═══ EXERCISE TEXT ═══

UPDATE EDIT - 4/15/20:
If you think this post is an unfair generalization about centrists, think again. Despite Amy McGrath's spectacularly disastrous campaign launch, she is the candidate that the national Democratic Party establishment has chosen to throw its weight behind in the Kentucky primary. Why?
Needless to say, they should stay neutral in the primary and not put their
thumb on the scale for anyone. Outside help should wait for the general election against the Republicans. But even if they did have a legitimate role to play locally, the obvious responsible move would have been to pivot their support to another, more competent candidate as soon as possible to bury past embarrassment.
Alas, the problem there is the other two top candidates are genuine progressives and the national party would rather lose to McConnell yet again than see either of these progressives get the seat.
Charles Booker is a charismatic African American state legislator.
Watch his ad. It is honest and heartfelt - the opposite of McGrath. Former Marine Lt. Col.
Mike Broihier is another Democratic candidate.
Watch his ad too. Both ads look professional, but not artificial. They put compassion in front. By contrast, Amy McGrath's
latest stiff ad opposes Medicare for All and free college - two things a poor state like Kentucky could truly use.

═══ DATA SHOWN ═══

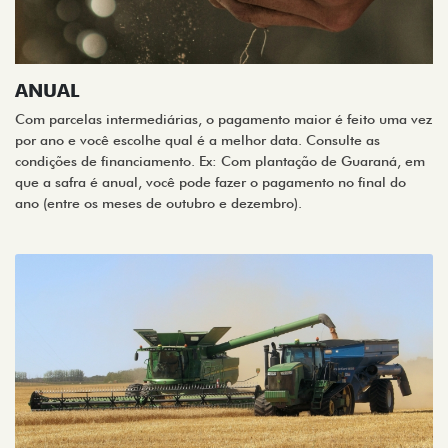
ANUAL
Com parcelas intermediárias, o pagamento maior é feito uma vez
por ano e você escolhe qual é a melhor data. Consulte as
condições de financiamento. Ex: Com plantação de Guaraná, em
que a safra é anual, você pode fazer o pagamento no final do
ano (entre os meses de outubro e dezembro).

═══

(SET OF TASKS)
1. Could you copy the post about the Kentucky Democratic primary from "Needless to say, they" up to and including "another Democratic candidate."?
2. Can you carry on the post about the Kentucky Democratic primary from its final sentence?

(TASK RESULTS)
1.
Needless to say, they should stay neutral in the primary and not put their
thumb on the scale for anyone. Outside help should wait for the general election against the Republicans. But even if they did have a legitimate role to play locally, the obvious responsible move would have been to pivot their support to another, more competent candidate as soon as possible to bury past embarrassment.
Alas, the problem there is the other two top candidates are genuine progressives and the national party would rather lose to McConnell yet again than see either of these progressives get the seat.
Charles Booker is a charismatic African American state legislator.
Watch his ad. It is honest and heartfelt - the opposite of McGrath. Former Marine Lt. Col.
Mike Broihier is another Democratic candidate.

2.
But the ad has fighter planes in it and that's all that really matters, right?
My Facebook feed is constantly flooded with sponsored PAC ads for McGrath that act as if Kentucky has already held its primary and she is the party's nominee. Unlike McGrath herself, they don't lie outright: Instead, they simply frame it as a contest between McGrath vs. McConnell. There is no mention of the primary whatsoever. So of course, well-intentioned out-of-state Democrats donate to McGrath.
I think both Charles Booker and Mike Broihier are great candidates who are far more deserving of your dollars. Donate to them. They are honest, competent, and compassionate. Those things are important.
After all, we actually want to beat McConnell this November, right? Rank and file Democrats do anyway.
ADDITIONAL EDIT - 4/26/20:
Mitch McConnell has held his Senate seat since 1985. In every election since, the Democratic Party has run a moderate against him and lost. So save any "This is How We Win" lectures for never.
We are a poor state with dismal voter turn out because we don't offer voters anything to show up for. "Stop the Incumbent" is not a platform, so it rarely performs. It admittedly helped narrowly eject two terrible Republican governors - Ernie Fletcher and Matt Bevin - but they were extraordinarily horrible. But it has yet to eject Mitch McConnell despite his being widely despised by Kentucky Republicans. Nobody actually likes him, yet he has been ridiculously difficult to get rid of because the Democratic Party still has yet to figure out that you have to show up for people if you want them to show up for you.
A THIRD EDIT YET - 05/31/20:
Oh shit. This is a McGrath Facebook ad idiotically drawing attention to her fiasco campaign launch. Her team just cannot stop screwing up. This goes beyond doubling-down on dumb - It's
reanimating dumb. When I wrote this blog post almost a year ago, I suggested she might live it down in time. Um, not if she is going to bring it up herself! Thank goodness
Charles Booker had since entered the primary.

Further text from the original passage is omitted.